* _What you have to do_
Take the data below and extract the lines from the one with "middle mcp: (183, 189)" to the one with "pinky pip: (185, 221)", inclusive, exactly as written.

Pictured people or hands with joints
§ §

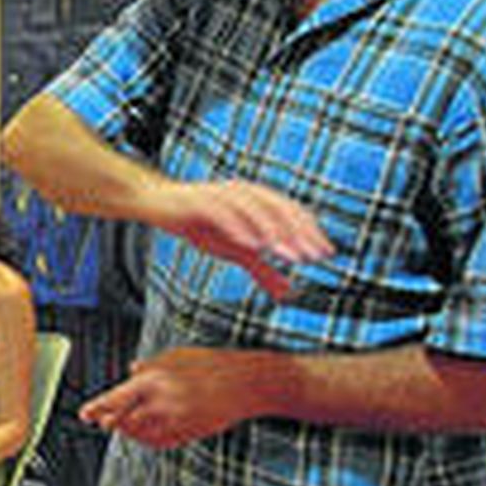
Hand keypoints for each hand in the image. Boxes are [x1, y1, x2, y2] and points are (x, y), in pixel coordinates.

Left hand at [79, 347, 272, 448]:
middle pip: (123, 420)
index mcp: (154, 381)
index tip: (84, 414)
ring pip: (140, 435)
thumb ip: (150, 365)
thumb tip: (131, 369)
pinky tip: (142, 435)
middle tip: (100, 421)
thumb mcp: (176, 356)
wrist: (246, 383)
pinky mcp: (189, 434)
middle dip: (109, 422)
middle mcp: (161, 404)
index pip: (115, 399)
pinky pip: (160, 442)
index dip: (97, 408)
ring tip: (120, 425)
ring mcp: (175, 422)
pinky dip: (147, 440)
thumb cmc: (212, 364)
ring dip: (127, 431)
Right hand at [152, 181, 332, 299]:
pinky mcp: (200, 202)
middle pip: (280, 210)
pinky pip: (223, 214)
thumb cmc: (201, 224)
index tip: (327, 254)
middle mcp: (244, 192)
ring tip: (288, 255)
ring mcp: (222, 195)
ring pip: (255, 211)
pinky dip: (239, 228)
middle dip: (299, 234)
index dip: (311, 232)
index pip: (292, 212)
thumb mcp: (235, 250)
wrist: (158, 203)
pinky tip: (251, 245)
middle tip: (314, 257)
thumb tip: (289, 293)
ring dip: (274, 233)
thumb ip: (262, 268)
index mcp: (257, 199)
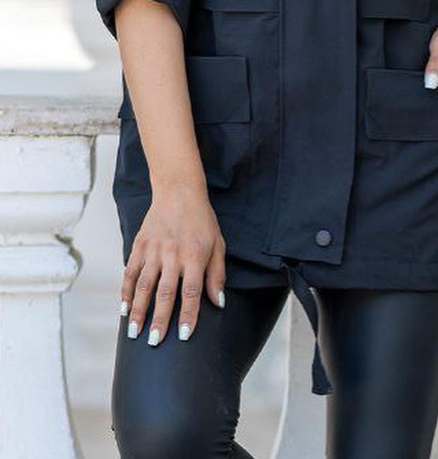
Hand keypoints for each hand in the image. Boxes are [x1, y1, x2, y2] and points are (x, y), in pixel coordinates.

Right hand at [121, 187, 226, 344]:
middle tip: (154, 342)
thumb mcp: (217, 244)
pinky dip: (125, 291)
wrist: (178, 191)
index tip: (184, 336)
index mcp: (194, 255)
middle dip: (159, 320)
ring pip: (143, 285)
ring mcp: (153, 250)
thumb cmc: (202, 220)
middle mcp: (173, 254)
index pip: (191, 292)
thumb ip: (217, 274)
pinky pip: (130, 271)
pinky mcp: (139, 245)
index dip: (188, 315)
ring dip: (138, 310)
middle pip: (165, 293)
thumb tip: (218, 302)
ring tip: (134, 332)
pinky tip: (123, 308)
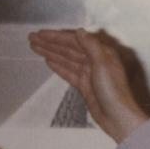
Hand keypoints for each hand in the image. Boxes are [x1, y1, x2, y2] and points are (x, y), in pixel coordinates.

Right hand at [28, 28, 147, 143]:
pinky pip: (68, 72)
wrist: (117, 117)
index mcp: (101, 52)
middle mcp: (94, 60)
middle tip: (32, 38)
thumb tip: (79, 31)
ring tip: (35, 47)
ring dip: (50, 52)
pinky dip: (58, 66)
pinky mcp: (84, 85)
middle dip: (49, 43)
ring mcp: (88, 73)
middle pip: (67, 48)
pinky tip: (48, 61)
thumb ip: (91, 46)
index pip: (74, 40)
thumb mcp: (102, 65)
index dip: (56, 37)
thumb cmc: (114, 92)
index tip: (41, 33)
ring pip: (65, 59)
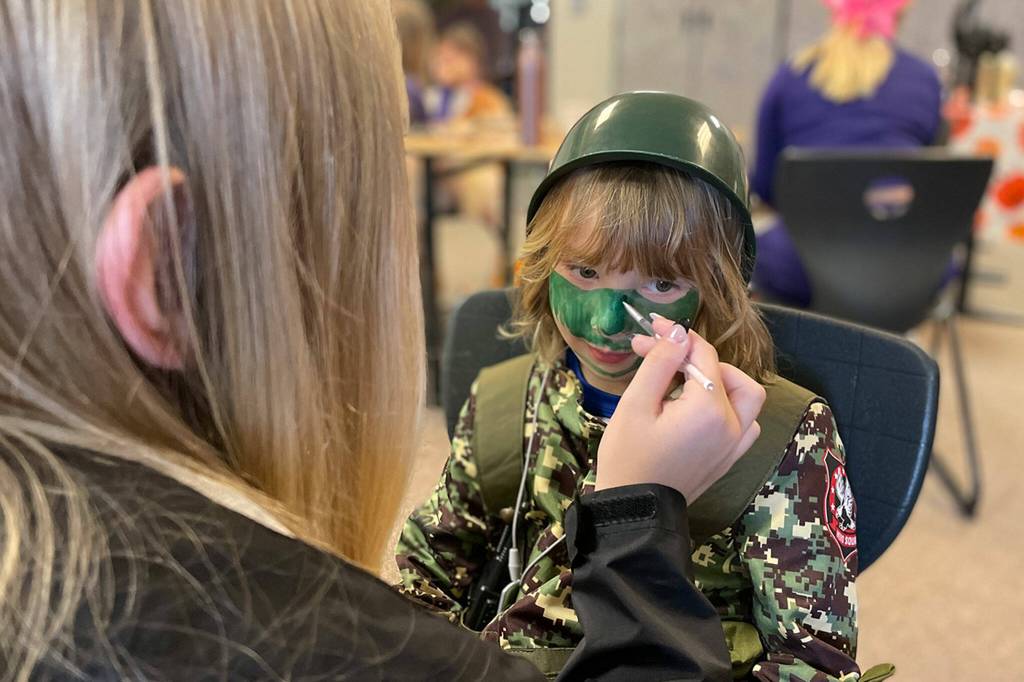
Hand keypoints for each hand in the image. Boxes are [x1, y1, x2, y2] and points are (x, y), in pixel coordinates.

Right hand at [595, 318, 766, 502]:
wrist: (635, 511)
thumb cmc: (628, 458)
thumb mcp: (636, 404)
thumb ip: (661, 363)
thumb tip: (679, 333)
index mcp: (709, 410)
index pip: (703, 355)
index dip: (676, 337)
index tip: (651, 330)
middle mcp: (732, 426)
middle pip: (730, 373)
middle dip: (697, 359)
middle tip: (662, 358)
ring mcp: (735, 445)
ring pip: (746, 397)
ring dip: (721, 381)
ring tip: (686, 382)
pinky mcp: (730, 458)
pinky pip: (745, 423)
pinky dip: (730, 408)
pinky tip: (702, 408)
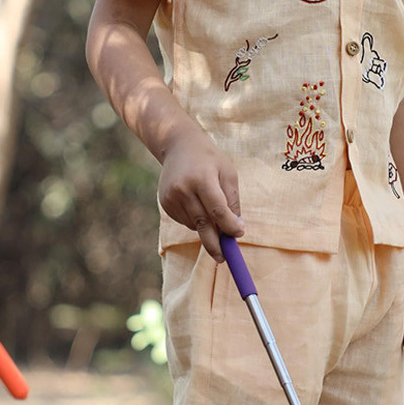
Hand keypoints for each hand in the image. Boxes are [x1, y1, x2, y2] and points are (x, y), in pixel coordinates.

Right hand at [157, 125, 243, 260]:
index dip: (229, 226)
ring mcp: (171, 197)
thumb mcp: (227, 173)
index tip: (238, 234)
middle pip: (202, 224)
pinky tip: (197, 204)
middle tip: (223, 258)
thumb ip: (232, 202)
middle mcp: (183, 189)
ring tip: (211, 210)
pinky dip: (195, 221)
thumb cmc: (209, 159)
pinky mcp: (165, 204)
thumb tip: (235, 229)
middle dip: (214, 244)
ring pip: (194, 225)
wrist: (178, 146)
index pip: (217, 210)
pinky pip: (185, 221)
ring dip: (206, 227)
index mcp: (202, 179)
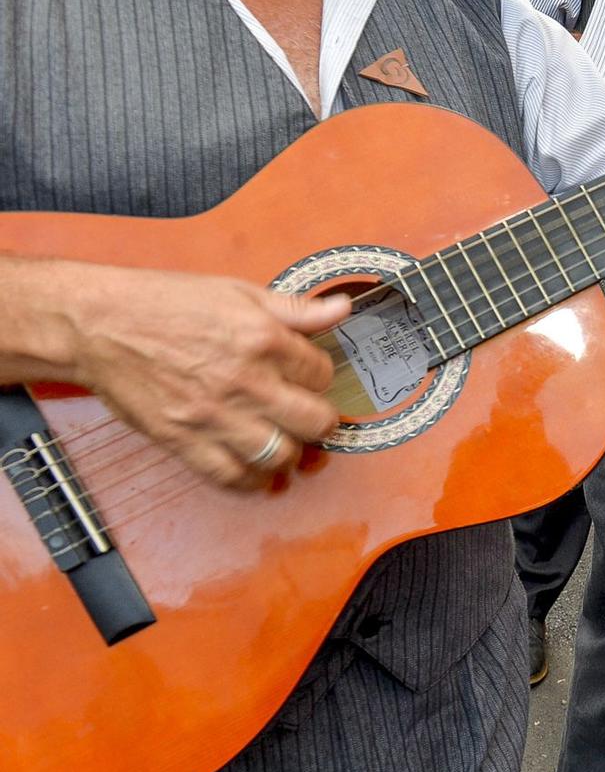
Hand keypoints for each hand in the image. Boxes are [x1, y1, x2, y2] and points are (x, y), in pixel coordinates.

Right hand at [61, 264, 348, 489]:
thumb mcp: (237, 291)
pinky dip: (250, 480)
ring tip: (283, 440)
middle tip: (308, 415)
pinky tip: (254, 467)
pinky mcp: (182, 440)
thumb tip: (340, 309)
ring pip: (280, 456)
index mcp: (262, 339)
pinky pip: (232, 477)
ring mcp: (214, 416)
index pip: (322, 373)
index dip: (320, 376)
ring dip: (289, 453)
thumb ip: (294, 308)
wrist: (95, 324)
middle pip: (314, 421)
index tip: (307, 377)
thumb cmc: (161, 303)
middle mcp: (244, 381)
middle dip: (319, 420)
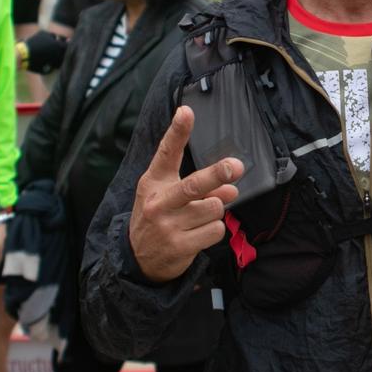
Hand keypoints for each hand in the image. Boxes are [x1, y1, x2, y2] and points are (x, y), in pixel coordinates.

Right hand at [128, 105, 241, 283]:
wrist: (137, 260)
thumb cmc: (159, 218)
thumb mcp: (170, 197)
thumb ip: (201, 188)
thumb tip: (232, 188)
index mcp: (154, 182)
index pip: (166, 153)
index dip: (178, 131)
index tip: (186, 111)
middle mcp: (158, 203)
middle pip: (194, 184)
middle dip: (216, 174)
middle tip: (234, 167)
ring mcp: (168, 226)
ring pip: (214, 208)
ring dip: (215, 212)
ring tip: (197, 219)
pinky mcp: (179, 247)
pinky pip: (215, 230)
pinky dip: (213, 231)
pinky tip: (197, 235)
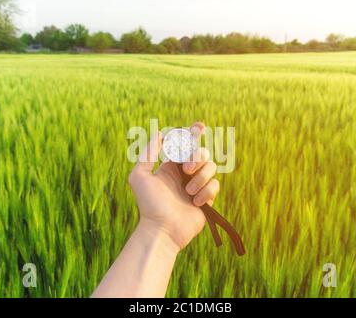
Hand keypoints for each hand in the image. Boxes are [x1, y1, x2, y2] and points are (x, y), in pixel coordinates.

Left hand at [128, 122, 219, 251]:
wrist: (161, 229)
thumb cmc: (148, 204)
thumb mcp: (140, 176)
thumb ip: (148, 154)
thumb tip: (160, 134)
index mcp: (171, 166)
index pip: (185, 144)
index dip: (193, 132)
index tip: (199, 126)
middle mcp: (185, 173)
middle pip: (201, 152)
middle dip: (197, 157)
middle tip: (187, 170)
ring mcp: (197, 185)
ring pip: (211, 167)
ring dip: (201, 177)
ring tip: (188, 192)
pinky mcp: (207, 198)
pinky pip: (215, 185)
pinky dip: (207, 191)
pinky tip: (195, 202)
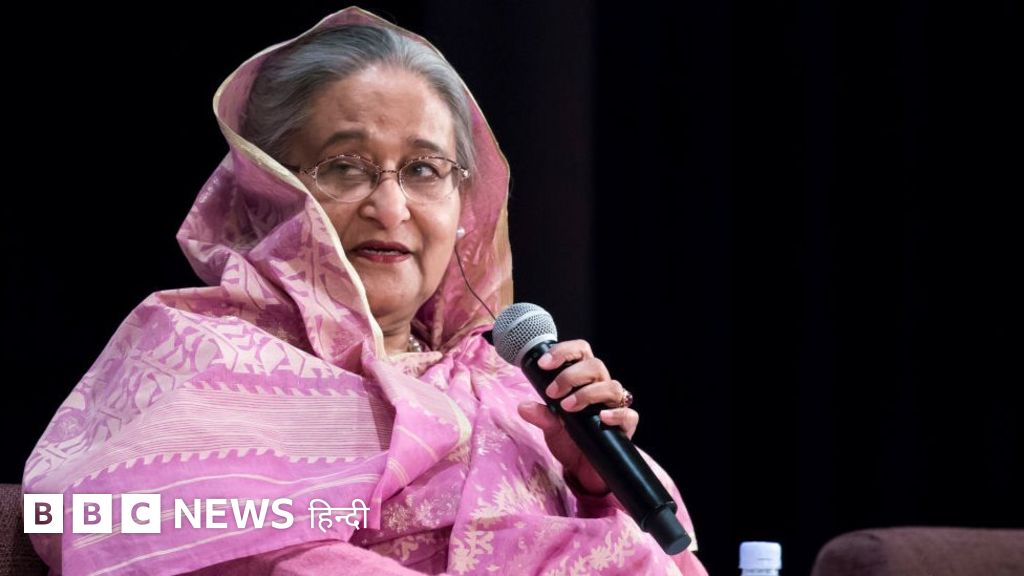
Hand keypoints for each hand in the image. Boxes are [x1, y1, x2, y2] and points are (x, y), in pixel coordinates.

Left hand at [516, 339, 637, 496]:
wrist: (584, 469)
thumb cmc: (570, 440)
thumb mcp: (551, 428)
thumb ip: (541, 415)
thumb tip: (523, 406)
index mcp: (583, 379)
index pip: (580, 352)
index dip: (564, 351)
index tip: (544, 364)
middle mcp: (601, 387)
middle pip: (596, 365)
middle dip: (571, 375)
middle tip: (552, 392)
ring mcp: (615, 405)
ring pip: (612, 386)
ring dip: (587, 393)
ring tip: (568, 407)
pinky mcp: (625, 426)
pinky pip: (629, 414)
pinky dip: (616, 414)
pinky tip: (602, 417)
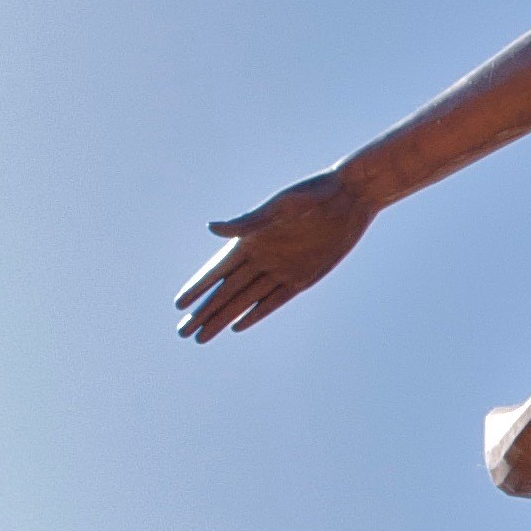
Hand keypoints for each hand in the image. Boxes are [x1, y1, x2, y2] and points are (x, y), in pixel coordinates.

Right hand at [175, 171, 377, 340]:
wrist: (352, 195)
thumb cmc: (315, 193)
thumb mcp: (282, 206)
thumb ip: (249, 222)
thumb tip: (211, 228)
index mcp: (252, 239)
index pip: (217, 270)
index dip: (198, 287)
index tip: (178, 304)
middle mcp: (263, 257)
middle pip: (227, 292)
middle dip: (204, 313)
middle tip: (181, 332)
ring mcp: (283, 269)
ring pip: (246, 301)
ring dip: (223, 318)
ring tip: (200, 337)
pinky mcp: (304, 277)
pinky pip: (274, 301)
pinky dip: (256, 314)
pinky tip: (237, 326)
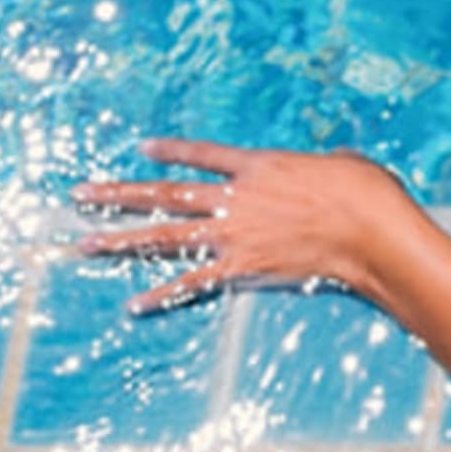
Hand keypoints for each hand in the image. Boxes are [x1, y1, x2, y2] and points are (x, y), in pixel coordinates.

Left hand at [71, 139, 440, 313]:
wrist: (369, 229)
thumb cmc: (364, 190)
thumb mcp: (342, 163)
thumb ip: (321, 166)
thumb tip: (332, 166)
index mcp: (257, 166)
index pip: (202, 156)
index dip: (171, 151)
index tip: (143, 148)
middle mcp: (235, 197)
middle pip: (165, 194)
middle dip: (119, 194)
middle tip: (81, 194)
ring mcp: (234, 234)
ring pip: (166, 236)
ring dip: (122, 239)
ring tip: (86, 242)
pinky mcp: (242, 268)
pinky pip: (194, 283)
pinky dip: (162, 294)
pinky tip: (133, 303)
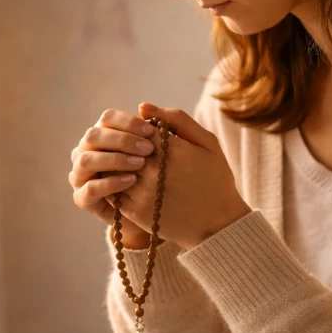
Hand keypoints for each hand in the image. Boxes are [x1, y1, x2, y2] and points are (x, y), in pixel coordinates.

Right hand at [69, 108, 158, 246]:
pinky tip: (131, 181)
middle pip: (93, 136)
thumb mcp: (163, 149)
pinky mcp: (82, 198)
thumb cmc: (157, 174)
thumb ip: (157, 125)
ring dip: (114, 160)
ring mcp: (80, 175)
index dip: (127, 122)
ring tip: (140, 164)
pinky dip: (110, 183)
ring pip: (86, 160)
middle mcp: (85, 151)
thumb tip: (144, 106)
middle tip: (147, 149)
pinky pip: (89, 188)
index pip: (107, 118)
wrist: (152, 210)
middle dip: (121, 140)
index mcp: (102, 134)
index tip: (151, 131)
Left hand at [115, 102, 251, 250]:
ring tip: (131, 166)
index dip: (140, 130)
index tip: (148, 137)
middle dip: (126, 147)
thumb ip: (177, 119)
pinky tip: (128, 183)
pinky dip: (115, 183)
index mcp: (172, 148)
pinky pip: (113, 190)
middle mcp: (154, 169)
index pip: (138, 128)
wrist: (218, 225)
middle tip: (137, 153)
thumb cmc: (215, 179)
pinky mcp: (135, 211)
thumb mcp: (207, 143)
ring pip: (114, 167)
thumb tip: (143, 107)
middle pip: (123, 147)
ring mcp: (143, 191)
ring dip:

§ §

* _Result for this task_
middle mcp: (183, 189)
ring tip: (211, 210)
pinky dip: (195, 221)
thumb cmc: (209, 159)
pinky mcp: (165, 204)
thumb tip: (235, 229)
middle dip: (214, 244)
ring pip: (194, 225)
wrist: (178, 146)
index pip: (217, 210)
pinky pip: (185, 221)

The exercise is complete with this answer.